#### DATA SHOWN
--------------------------------------------------
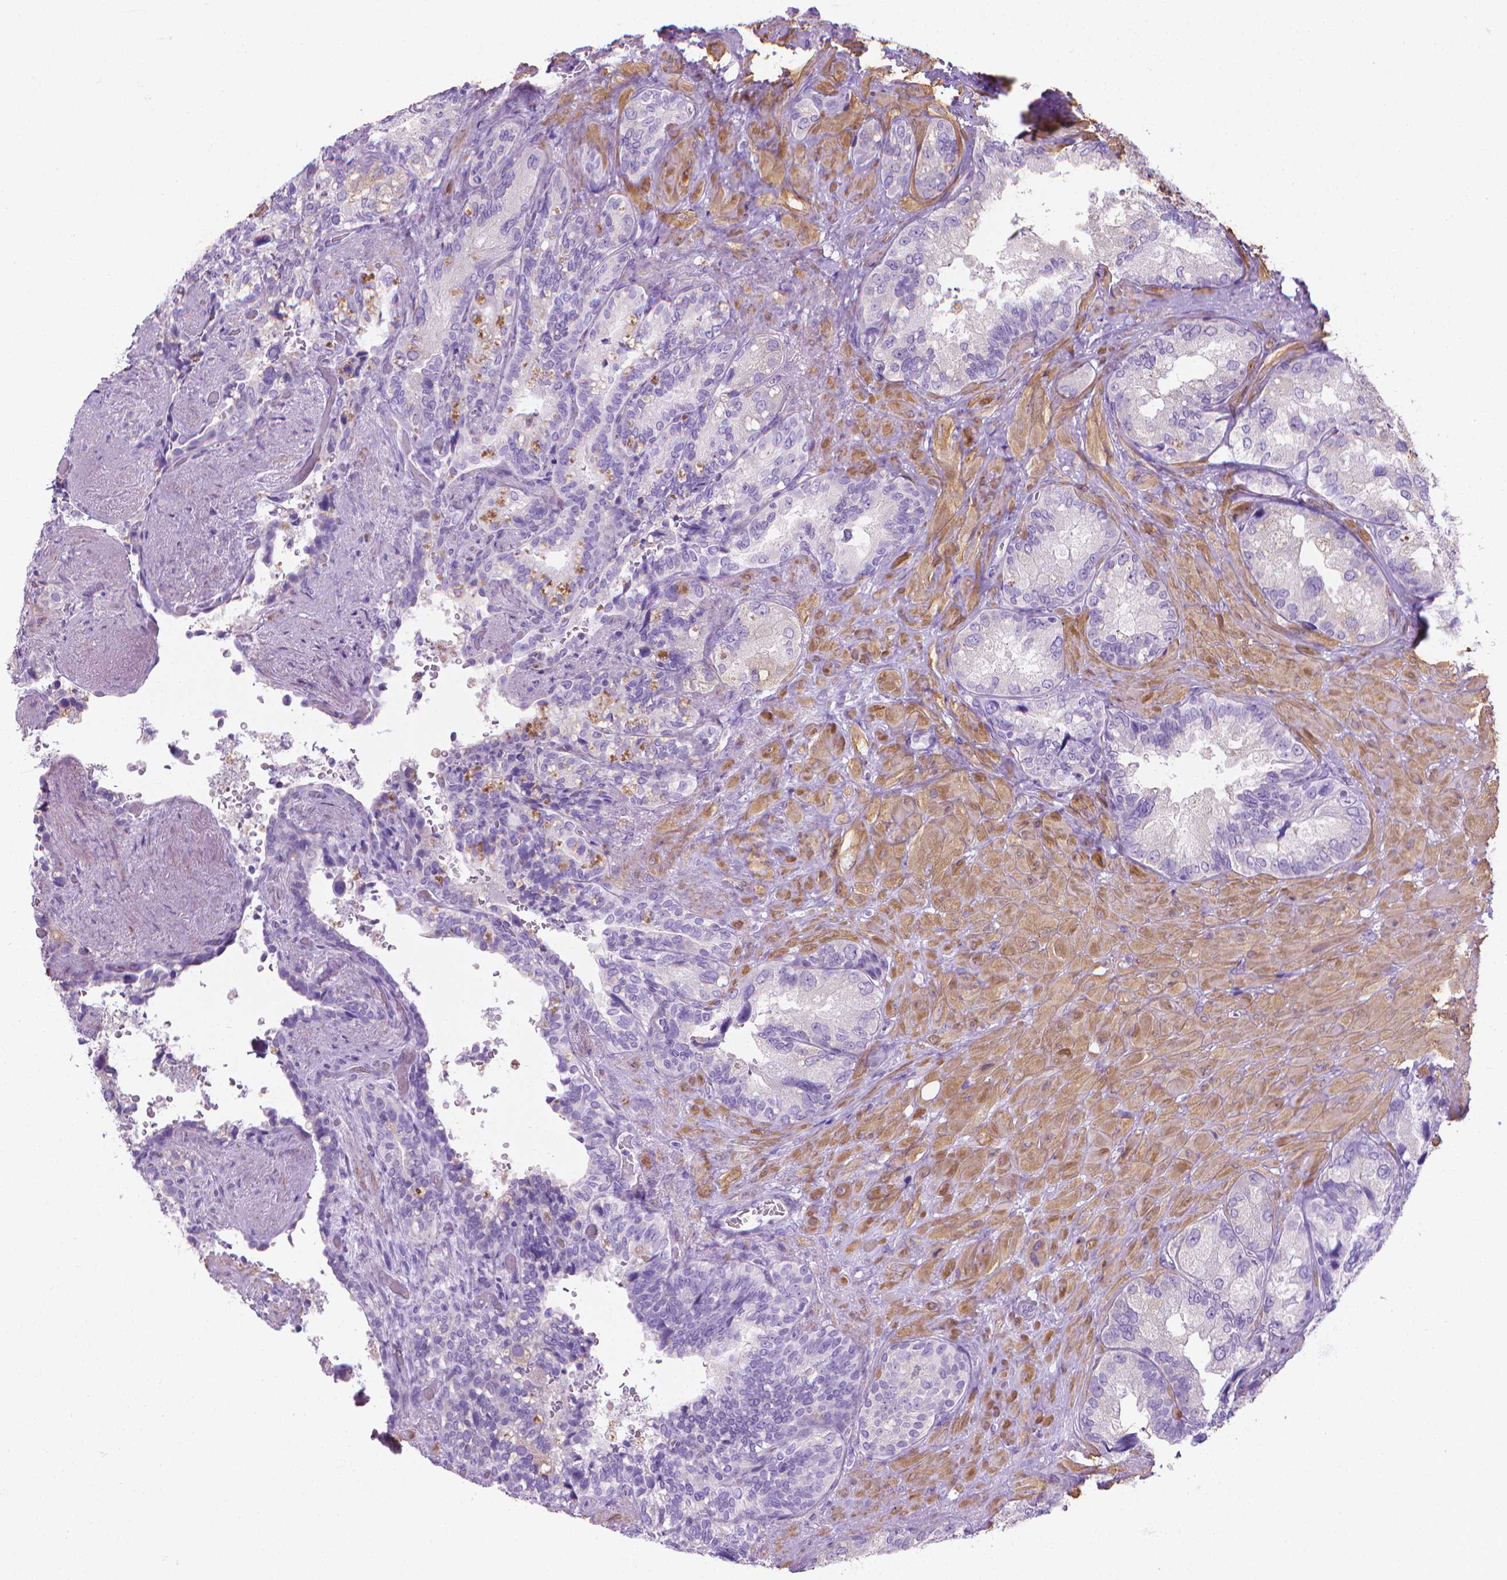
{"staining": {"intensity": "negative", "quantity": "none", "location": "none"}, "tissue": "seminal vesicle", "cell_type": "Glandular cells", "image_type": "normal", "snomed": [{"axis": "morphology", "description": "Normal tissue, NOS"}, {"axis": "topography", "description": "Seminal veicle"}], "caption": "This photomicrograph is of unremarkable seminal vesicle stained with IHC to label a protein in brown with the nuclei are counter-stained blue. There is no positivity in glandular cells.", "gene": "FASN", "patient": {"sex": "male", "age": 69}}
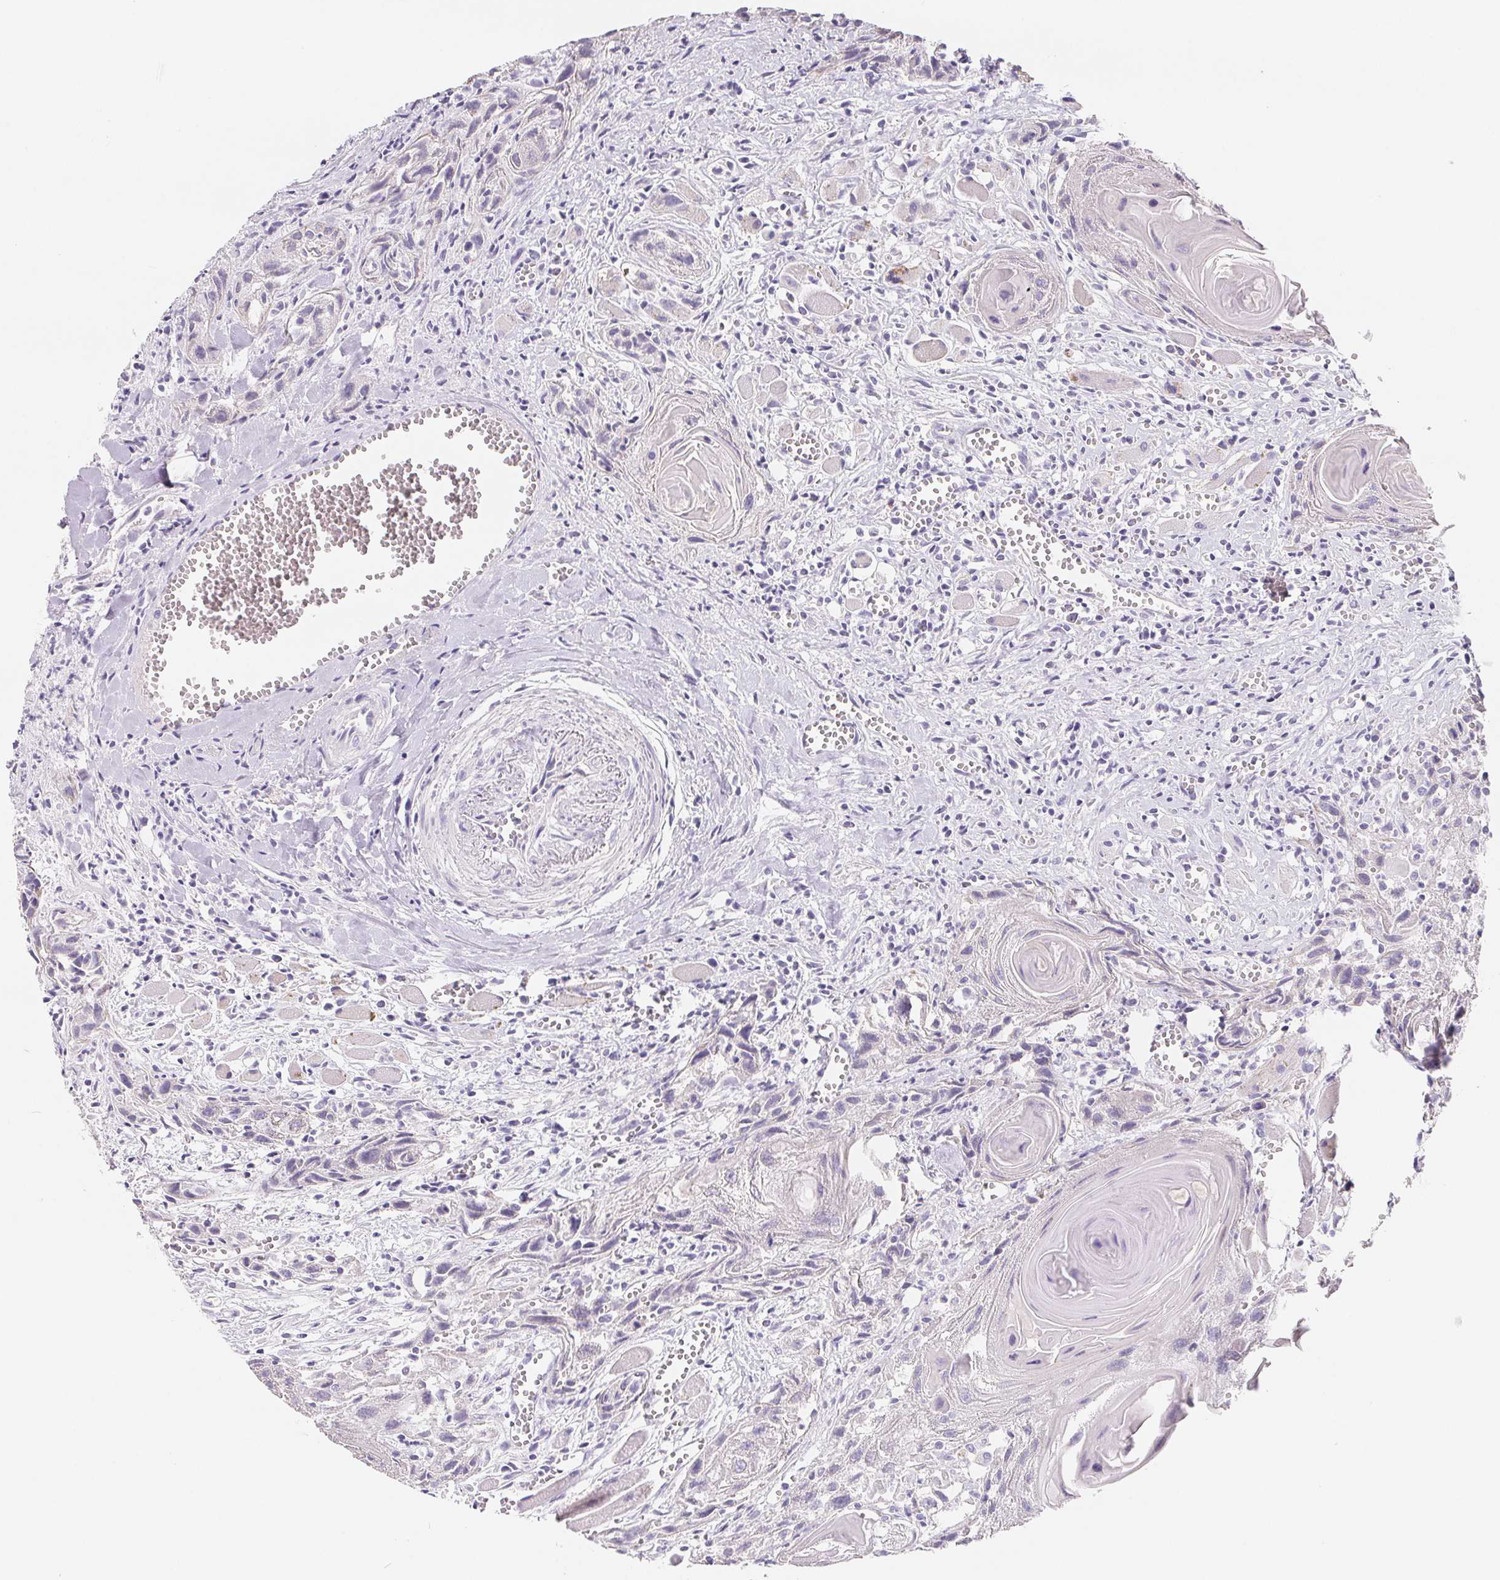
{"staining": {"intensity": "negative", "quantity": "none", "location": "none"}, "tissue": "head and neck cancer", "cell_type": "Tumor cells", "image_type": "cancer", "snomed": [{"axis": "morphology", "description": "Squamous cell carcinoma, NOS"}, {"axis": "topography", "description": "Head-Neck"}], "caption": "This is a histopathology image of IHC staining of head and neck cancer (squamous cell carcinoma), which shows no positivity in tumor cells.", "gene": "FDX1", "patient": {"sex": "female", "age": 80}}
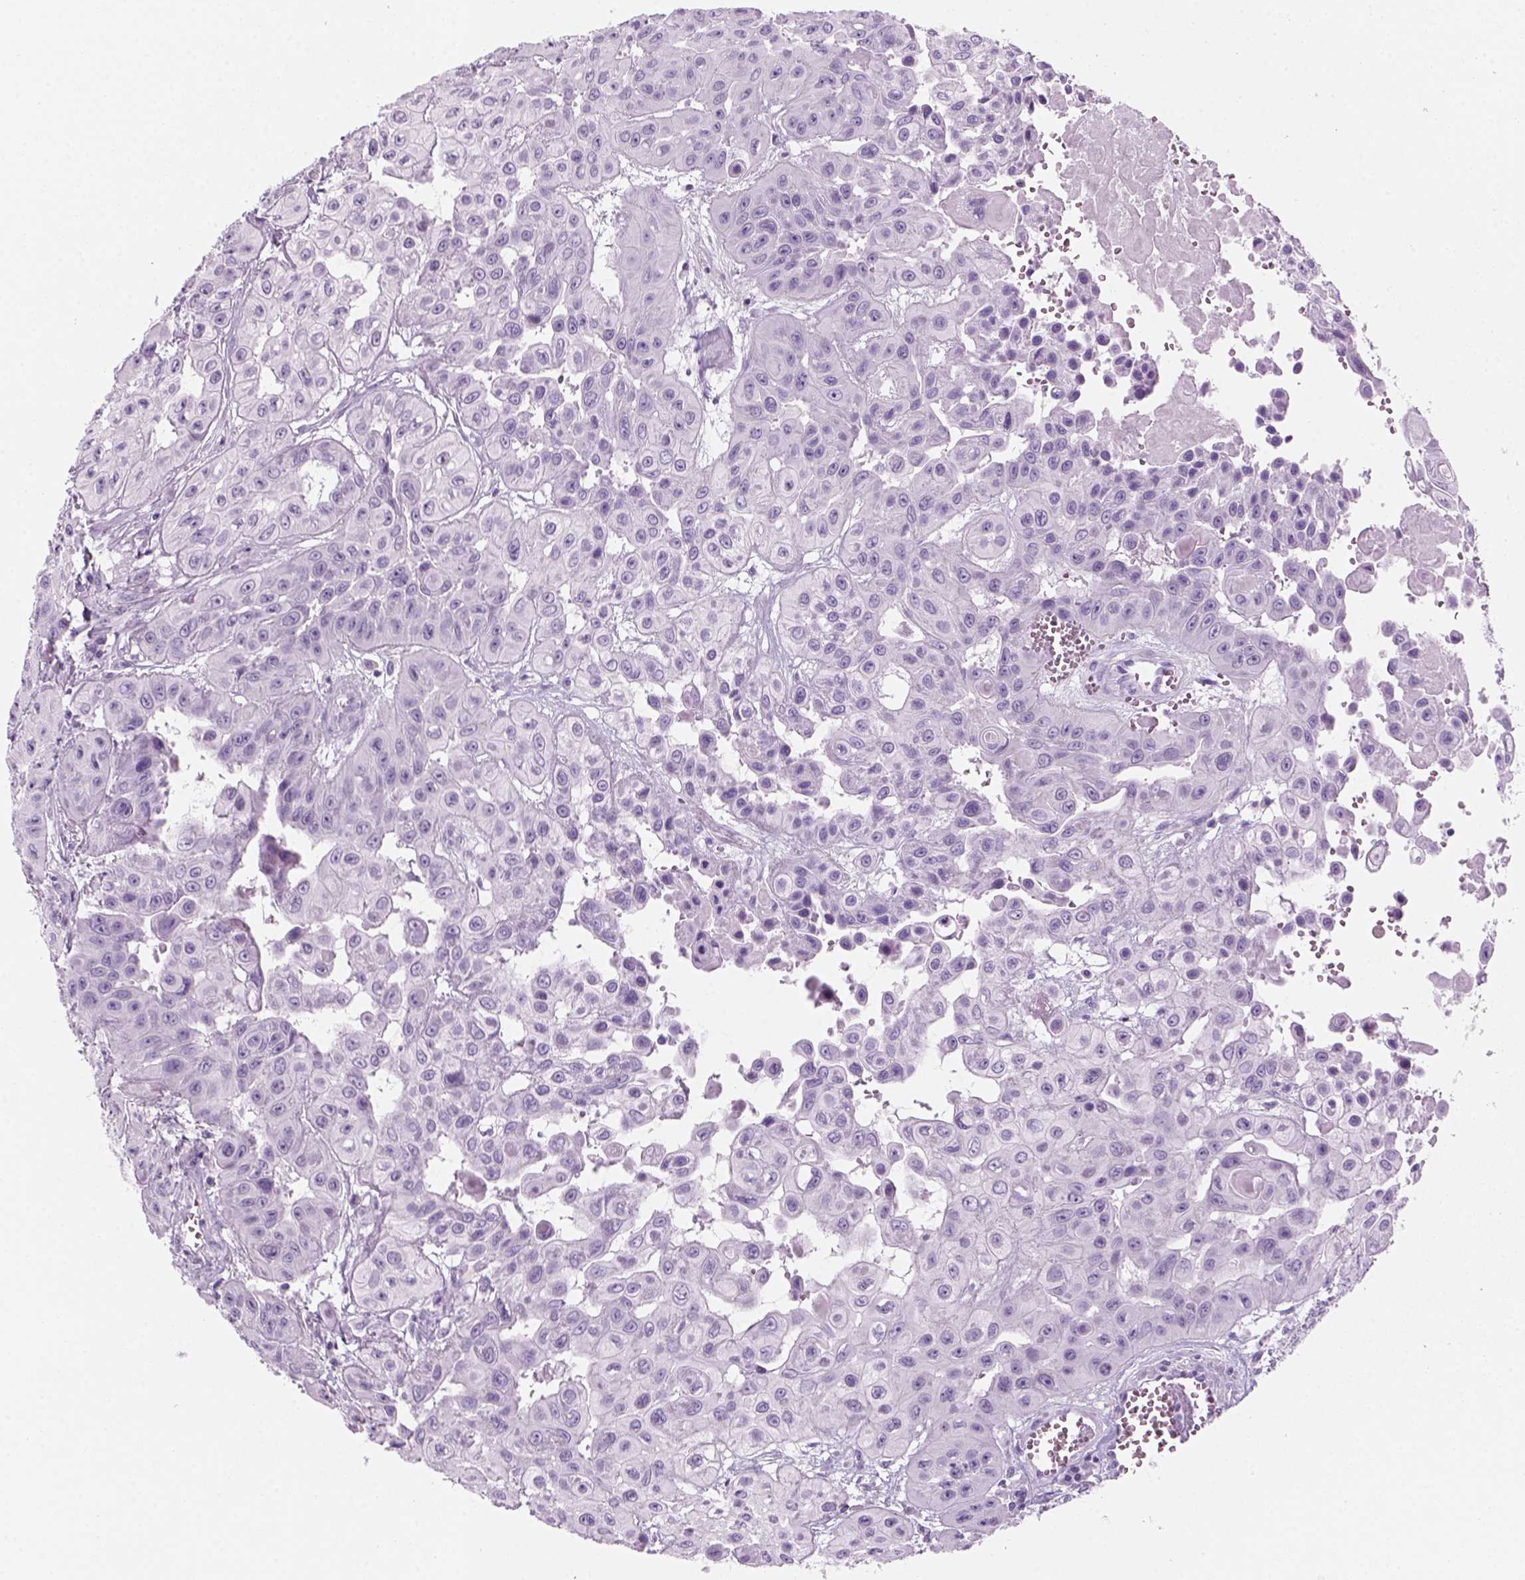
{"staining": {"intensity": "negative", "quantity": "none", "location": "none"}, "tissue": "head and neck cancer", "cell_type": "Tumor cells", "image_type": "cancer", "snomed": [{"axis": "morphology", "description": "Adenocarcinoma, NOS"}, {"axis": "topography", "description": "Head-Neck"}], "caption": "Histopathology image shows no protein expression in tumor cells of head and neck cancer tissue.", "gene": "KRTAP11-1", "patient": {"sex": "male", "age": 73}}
--------------------------------------------------
#### TASK ITEM
Write out the listing above again, exactly, but with no pictures in the copy.

#### RESULT FOR THIS TASK
{"staining": {"intensity": "negative", "quantity": "none", "location": "none"}, "tissue": "seminal vesicle", "cell_type": "Glandular cells", "image_type": "normal", "snomed": [{"axis": "morphology", "description": "Normal tissue, NOS"}, {"axis": "topography", "description": "Seminal veicle"}], "caption": "This photomicrograph is of unremarkable seminal vesicle stained with IHC to label a protein in brown with the nuclei are counter-stained blue. There is no positivity in glandular cells.", "gene": "FASN", "patient": {"sex": "male", "age": 69}}
{"staining": {"intensity": "negative", "quantity": "none", "location": "none"}, "tissue": "head and neck cancer", "cell_type": "Tumor cells", "image_type": "cancer", "snomed": [{"axis": "morphology", "description": "Squamous cell carcinoma, NOS"}, {"axis": "topography", "description": "Head-Neck"}], "caption": "This is a histopathology image of IHC staining of head and neck cancer (squamous cell carcinoma), which shows no positivity in tumor cells.", "gene": "FDX1", "patient": {"sex": "female", "age": 80}}
{"staining": {"intensity": "negative", "quantity": "none", "location": "none"}, "tissue": "head and neck cancer", "cell_type": "Tumor cells", "image_type": "cancer", "snomed": [{"axis": "morphology", "description": "Adenocarcinoma, NOS"}, {"axis": "topography", "description": "Head-Neck"}], "caption": "Histopathology image shows no protein expression in tumor cells of head and neck cancer tissue.", "gene": "KRTAP11-1", "patient": {"sex": "male", "age": 73}}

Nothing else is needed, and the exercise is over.